DC: Overall, I’m excited to see many consumer durables and home goods entering the IoT breech. There are many gains to be made from power and environmental savings as well as safety by having such appliances monitored.
IoT has significant potential in fitness and health. EMR systems are largely incidence based—they track information when a patient has a problem, but fitness devices offer an opportunity for broadening an otherwise sparse dataset by quantifying fitness before a health incidence occurs.
There are significant opportunities for IoT within critical infrastructure pieces for our country and the world. Public transportation such as trains and planes stand to benefit from superior safety monitoring. Better monitoring can lead to alterations in operating policies which can also lead to better energy efficiencies. There are tremendous benefits within agriculture as well—farmers can now do a better job of tracking their crop “in flight,” meaning critical growth is at reduced risk for failure. These are only some of the ways that IoT technologies are being applied today.

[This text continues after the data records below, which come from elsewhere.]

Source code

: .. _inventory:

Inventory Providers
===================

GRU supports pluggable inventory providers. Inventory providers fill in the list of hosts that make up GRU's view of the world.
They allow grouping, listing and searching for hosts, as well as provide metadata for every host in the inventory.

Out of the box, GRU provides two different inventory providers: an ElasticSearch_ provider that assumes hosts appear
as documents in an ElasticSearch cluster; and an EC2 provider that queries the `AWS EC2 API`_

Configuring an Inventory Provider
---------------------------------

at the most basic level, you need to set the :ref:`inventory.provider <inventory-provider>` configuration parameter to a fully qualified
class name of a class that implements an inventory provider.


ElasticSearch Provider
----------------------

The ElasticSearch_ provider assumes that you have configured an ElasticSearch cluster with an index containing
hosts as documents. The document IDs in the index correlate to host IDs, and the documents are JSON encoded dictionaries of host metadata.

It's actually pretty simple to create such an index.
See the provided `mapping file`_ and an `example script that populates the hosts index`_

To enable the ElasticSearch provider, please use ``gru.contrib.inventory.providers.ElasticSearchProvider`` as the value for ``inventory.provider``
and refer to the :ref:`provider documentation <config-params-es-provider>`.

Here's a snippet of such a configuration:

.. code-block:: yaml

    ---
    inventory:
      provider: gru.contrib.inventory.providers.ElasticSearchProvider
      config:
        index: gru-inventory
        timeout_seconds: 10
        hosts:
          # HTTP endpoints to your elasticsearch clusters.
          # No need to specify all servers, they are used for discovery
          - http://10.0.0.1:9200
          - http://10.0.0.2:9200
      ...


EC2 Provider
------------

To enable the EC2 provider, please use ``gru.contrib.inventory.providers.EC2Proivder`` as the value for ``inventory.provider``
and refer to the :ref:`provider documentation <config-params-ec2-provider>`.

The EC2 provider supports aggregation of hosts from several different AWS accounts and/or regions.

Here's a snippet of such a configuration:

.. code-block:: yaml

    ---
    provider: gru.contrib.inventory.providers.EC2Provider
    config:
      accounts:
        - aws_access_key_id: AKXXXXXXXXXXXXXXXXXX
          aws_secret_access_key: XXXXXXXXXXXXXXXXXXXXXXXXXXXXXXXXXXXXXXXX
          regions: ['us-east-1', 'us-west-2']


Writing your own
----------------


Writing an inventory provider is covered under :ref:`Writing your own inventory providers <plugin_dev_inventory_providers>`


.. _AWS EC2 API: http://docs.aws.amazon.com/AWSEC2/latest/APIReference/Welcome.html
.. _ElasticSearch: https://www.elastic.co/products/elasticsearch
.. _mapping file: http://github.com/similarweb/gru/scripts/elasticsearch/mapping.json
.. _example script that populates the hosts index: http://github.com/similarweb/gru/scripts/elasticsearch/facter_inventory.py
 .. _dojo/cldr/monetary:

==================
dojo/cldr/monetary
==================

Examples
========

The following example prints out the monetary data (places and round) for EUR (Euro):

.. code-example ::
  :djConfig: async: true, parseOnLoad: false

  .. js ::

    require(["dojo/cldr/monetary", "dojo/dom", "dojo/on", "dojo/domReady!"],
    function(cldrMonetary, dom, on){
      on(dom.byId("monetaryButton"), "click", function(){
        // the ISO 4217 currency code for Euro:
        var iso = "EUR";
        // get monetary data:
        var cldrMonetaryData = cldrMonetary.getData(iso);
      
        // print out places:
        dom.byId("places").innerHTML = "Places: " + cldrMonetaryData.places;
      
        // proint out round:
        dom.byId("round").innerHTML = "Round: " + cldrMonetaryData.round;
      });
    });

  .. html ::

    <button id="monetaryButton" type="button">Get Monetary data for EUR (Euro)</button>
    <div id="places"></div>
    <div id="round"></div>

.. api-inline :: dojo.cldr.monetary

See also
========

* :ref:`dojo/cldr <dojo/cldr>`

Q: Where do you see this field going in the future?
DC: IoT is also a useful testbed for a broad class of robotics. Never before have we been able to collect so much data on behavior and activities at such a micro-level. Many of the biggest informatic developments of the last 20 years have been bootstrapped by creating data collection and tagging schemas, such as video and audio signal processing. In turn, collecting such voluminous data will enable robotics research to develop even better understandings of human interactions and activity, and allow them to make significant gains in this area over the next 20 years. Another rising area is Population Health, where we will develop better understandings of the influx of patients into particular healthcare facilities and practices.